**TASK STATEMENT:**
In the listing below, how many lines hold the string "service"? Reply with the number and nothing else.

**DATA IN THIS EXERCISE:**
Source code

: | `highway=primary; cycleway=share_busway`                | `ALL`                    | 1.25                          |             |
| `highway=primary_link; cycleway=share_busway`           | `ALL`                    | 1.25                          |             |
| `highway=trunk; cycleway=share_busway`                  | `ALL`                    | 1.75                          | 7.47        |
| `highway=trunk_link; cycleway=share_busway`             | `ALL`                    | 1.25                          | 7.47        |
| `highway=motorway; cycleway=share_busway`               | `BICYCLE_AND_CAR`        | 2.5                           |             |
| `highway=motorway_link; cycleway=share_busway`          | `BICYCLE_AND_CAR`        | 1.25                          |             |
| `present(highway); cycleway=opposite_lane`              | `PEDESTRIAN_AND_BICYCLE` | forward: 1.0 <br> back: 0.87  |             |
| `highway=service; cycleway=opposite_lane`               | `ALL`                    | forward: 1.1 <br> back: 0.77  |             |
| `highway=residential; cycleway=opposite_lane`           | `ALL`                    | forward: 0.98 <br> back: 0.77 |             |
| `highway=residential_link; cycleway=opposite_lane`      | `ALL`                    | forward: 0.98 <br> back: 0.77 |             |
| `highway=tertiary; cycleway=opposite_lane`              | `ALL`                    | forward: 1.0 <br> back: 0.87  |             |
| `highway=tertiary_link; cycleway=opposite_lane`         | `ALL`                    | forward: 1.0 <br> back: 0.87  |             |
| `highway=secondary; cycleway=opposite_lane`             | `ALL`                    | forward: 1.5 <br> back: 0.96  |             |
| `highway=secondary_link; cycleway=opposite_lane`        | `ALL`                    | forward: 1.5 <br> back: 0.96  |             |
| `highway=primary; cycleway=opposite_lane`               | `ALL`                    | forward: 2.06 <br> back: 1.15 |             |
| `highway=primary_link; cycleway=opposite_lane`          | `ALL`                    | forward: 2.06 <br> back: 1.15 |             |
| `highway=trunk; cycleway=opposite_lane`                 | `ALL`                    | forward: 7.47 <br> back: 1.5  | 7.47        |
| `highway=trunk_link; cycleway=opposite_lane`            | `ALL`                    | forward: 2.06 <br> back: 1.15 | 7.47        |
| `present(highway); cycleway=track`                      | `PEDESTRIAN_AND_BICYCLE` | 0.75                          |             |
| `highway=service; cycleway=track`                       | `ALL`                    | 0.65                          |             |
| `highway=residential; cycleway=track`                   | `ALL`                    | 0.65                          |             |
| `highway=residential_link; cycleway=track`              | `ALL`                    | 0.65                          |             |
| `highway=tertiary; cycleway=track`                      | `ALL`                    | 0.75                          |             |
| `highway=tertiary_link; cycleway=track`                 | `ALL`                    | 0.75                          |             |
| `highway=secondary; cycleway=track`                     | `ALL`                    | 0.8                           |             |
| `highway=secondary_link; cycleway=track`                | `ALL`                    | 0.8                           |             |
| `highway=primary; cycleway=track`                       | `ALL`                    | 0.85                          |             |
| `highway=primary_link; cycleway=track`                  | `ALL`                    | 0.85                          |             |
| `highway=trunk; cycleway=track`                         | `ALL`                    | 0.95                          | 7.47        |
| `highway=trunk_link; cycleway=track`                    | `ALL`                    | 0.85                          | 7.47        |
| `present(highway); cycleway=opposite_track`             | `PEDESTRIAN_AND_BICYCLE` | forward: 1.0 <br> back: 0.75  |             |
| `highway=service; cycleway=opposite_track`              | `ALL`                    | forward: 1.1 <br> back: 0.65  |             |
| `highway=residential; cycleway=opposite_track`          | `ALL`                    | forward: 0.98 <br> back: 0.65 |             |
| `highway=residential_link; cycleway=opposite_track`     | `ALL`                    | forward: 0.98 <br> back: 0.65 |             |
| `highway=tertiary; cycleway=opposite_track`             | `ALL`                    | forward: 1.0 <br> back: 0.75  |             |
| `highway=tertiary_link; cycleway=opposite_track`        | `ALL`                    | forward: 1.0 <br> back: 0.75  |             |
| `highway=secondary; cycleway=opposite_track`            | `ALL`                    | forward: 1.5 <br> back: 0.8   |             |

**TASK RESULT:**
3